Urban Monarch and Modern Drunkard put together two great guides about how to score free drinks when you go out. Put down the credit card, and slowly step away.
Artist Felix Beck created a non-visual graffiti project called Soundbombs, “innocuous-looking 6-inch plastic shells that broadcast short clips (lines from Shakespeare, flatulence, or anything else you record) to unwitting passersby”. He doesn’t sell them, but instead takes applications, and prospective users must tell him where they will use it and how much they’re willing to pay. Get loud.
Sodium Laurel Sulfate, and ingredient in toothpaste, blocks sweet sensors on your tongue, which explains why orange juice tastes so bad after you brush.
Stuart Haygarth created the Tide Chandelier out of man made debris that washed up along a stretch of the Kent coastline. “The sphere is an analogy for the moon which effects the tides which in turn wash up the debris”.

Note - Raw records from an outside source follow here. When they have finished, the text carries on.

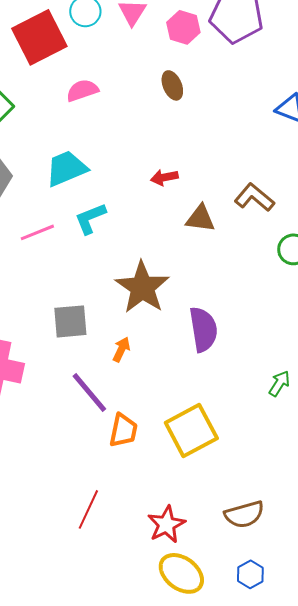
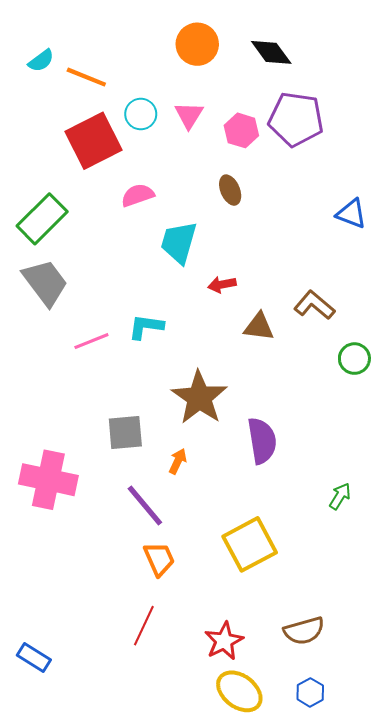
cyan trapezoid: (66, 168) -> (179, 242), moved, turned -51
cyan L-shape: (90, 218) -> (146, 327), turned 30
orange trapezoid: (123, 430) -> (159, 559), moved, turned -36

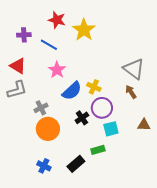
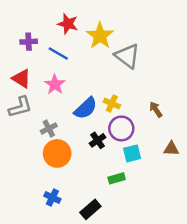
gray triangle: (134, 69) -> (127, 56), moved
pink star: (57, 70) -> (55, 84), moved
black rectangle: (76, 164) -> (90, 209), moved

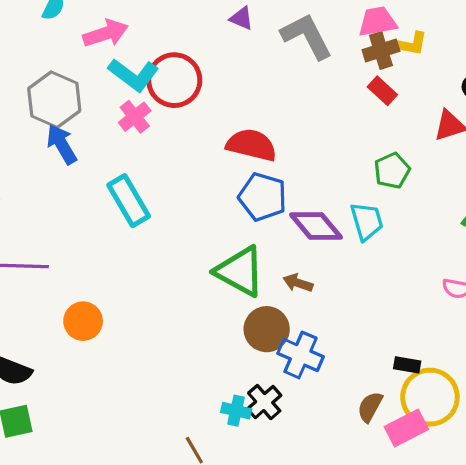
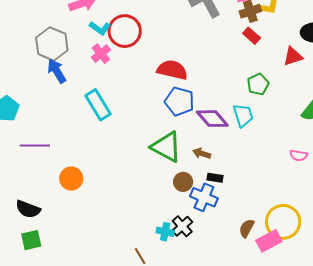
cyan L-shape: (133, 75) -> (100, 28), size x0.7
brown circle: (267, 329) -> (183, 182), size x0.7
black rectangle: (407, 365) -> (215, 178), moved

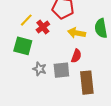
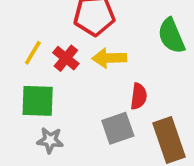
yellow arrow: (77, 33) -> (109, 58), moved
gray star: (40, 69) -> (50, 140), moved

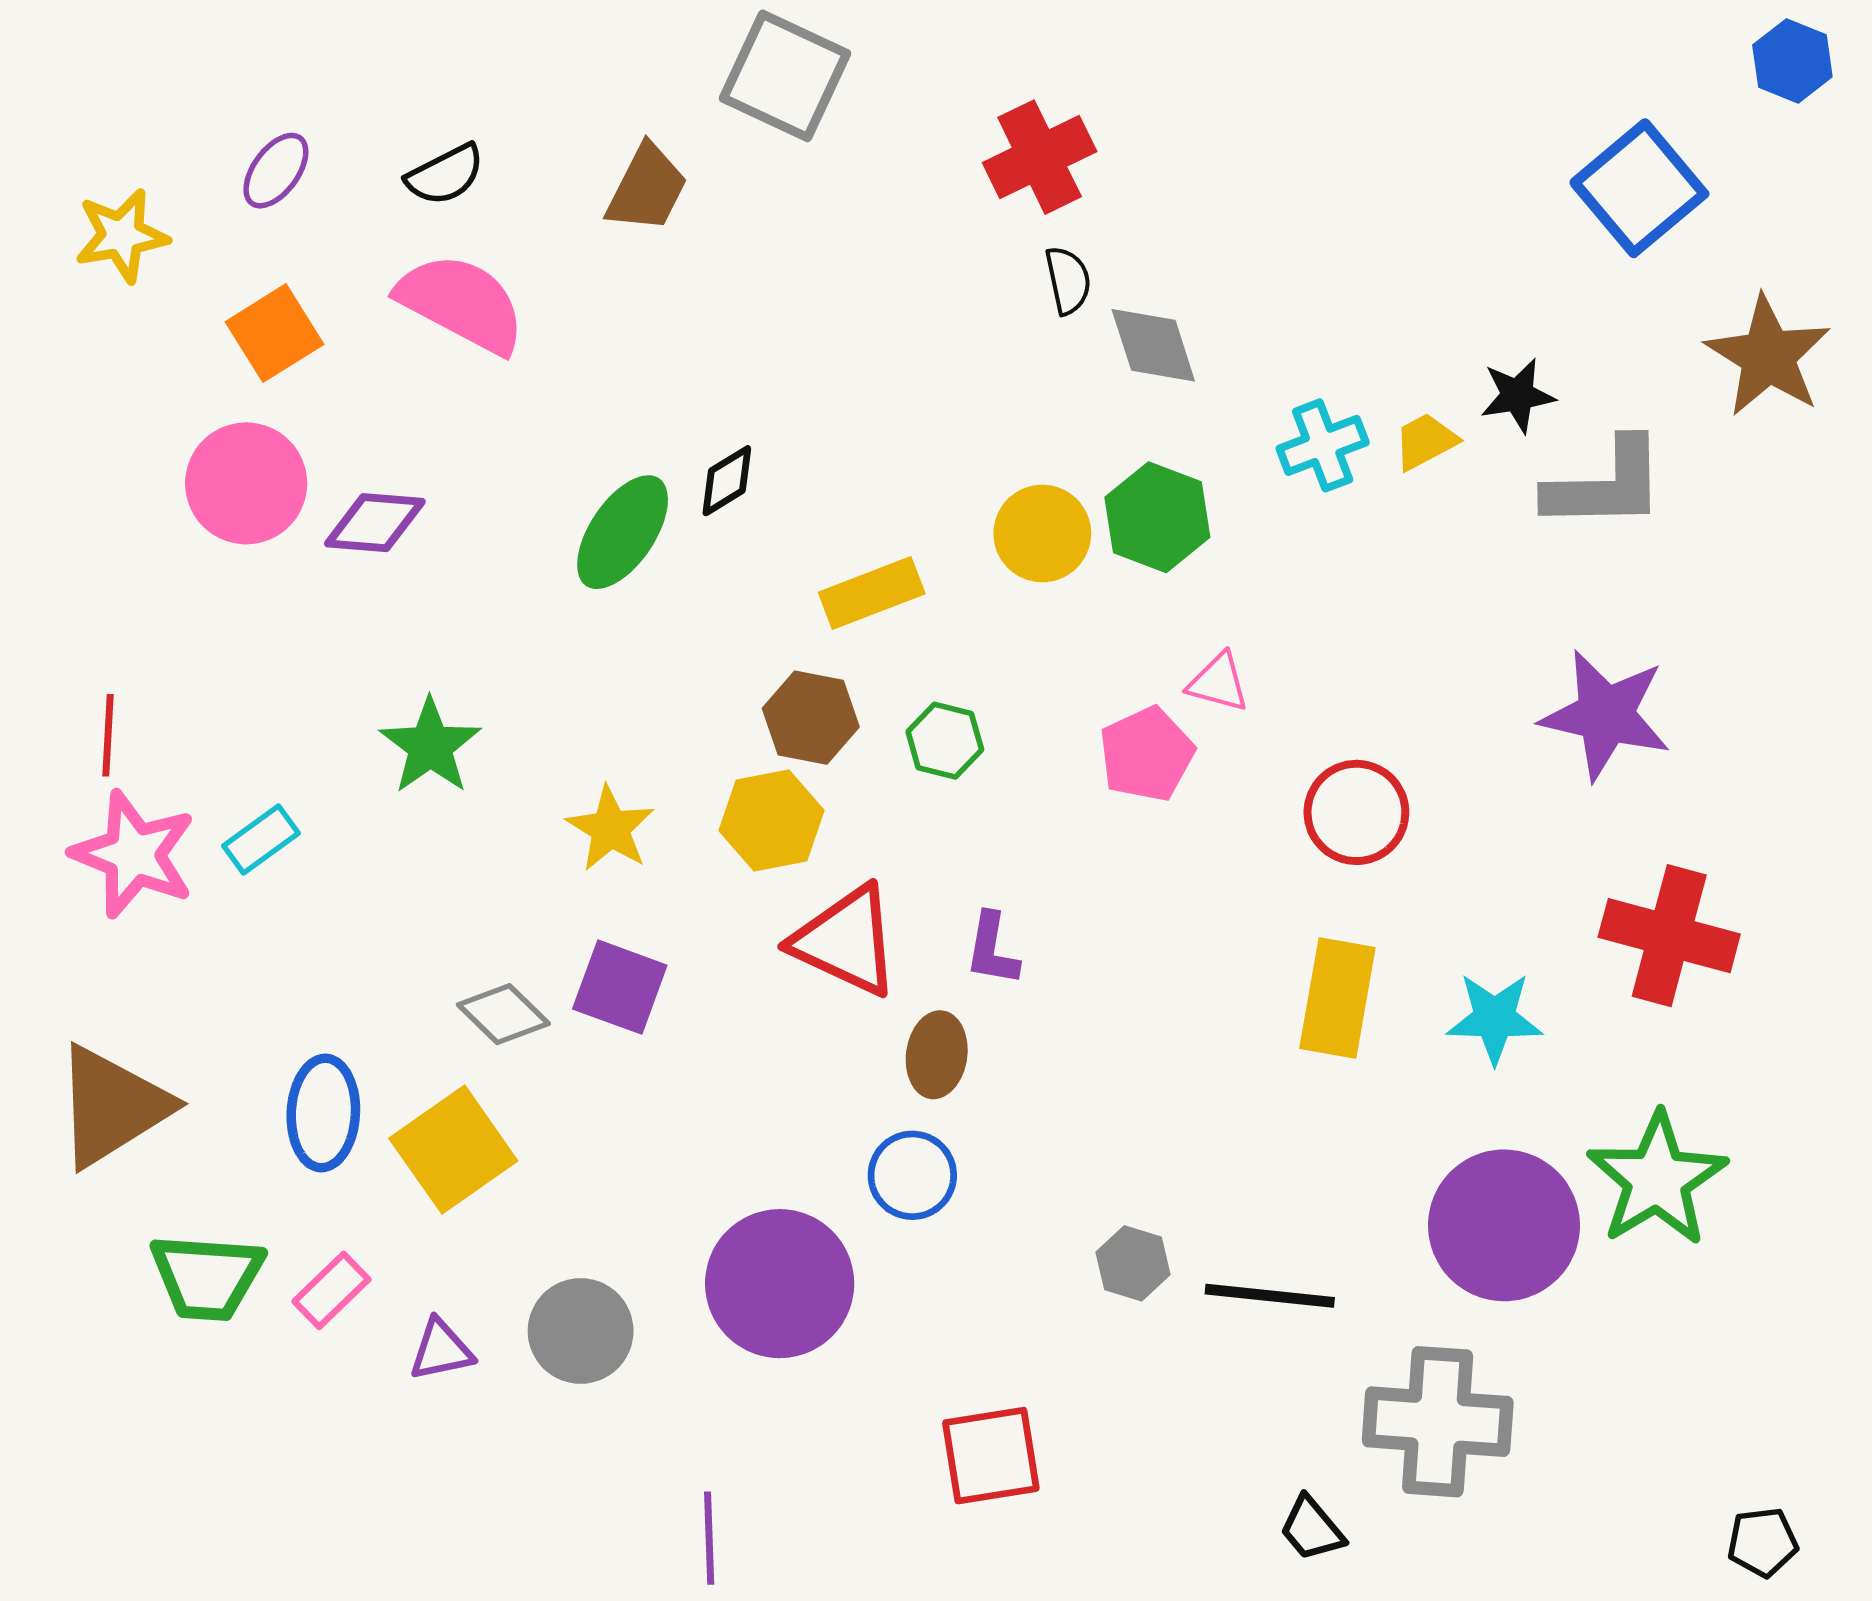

A new pepper has been crowned king of hot thanks to the Guinness Book of World Records. The Bhut Jolokia chili (AKA The Naga Jolokia Pepper) from India registered 1,001,304 Scoville heat units, far surpassing the previous champions, the Red Savina chili, which only registered 577,000 units, and the Dorset Naga, which registered between 876,000 and 970,000 units. Just to give you an idea, here are the Scoville heat units of some of the peppers you probably ingest on a more regular basis:
0 - Bell Pepper
100-500 - Pepperoncini
1000-1500 - Poblano
2500-10,000 - Jalapenos and Chipolte
5000-23,000 - Serrano
30,000-50,000 - Cayenne
80,000 & up - Habenero, Scotch Bonnet
Having been to India and seen the craziness that is the rickshaw firsthand, I can’t imagine why anyone would want to travel 2,000 miles in one, but that is just what 34 teams from seven countries are doing for the Rickshaw Run charity adventure.
Traveling from Cochin in Southern India through “police, mechanical disasters, shocking pot-holed roads and heart-stopping winding mountain tracks”, the teams will pilot their rickshaws to Darjeeling in Northern India over the course of two weeks (or more for some unfortunate teams).
The rickshaws are 145 cc, two stroke, single cylinder, air cooled, four speed, three wheeled death traps with 7 hp and a hydraulic expanding show to slow you down from the top speed of 55 kmph (though they go faster down hill). The roads are described as “average, bad, terrible and non-existent depending on where you go”. At the end of the run, the rickshaws will be donated to local taxi drivers who are usually forced to work day and night just to pay off the huge debt they take on from purchasing their rickshaw, and donations will be made to Mercy Corp, the trip’s fundraising partner. I just wish good luck and good vaccinations to those who participate.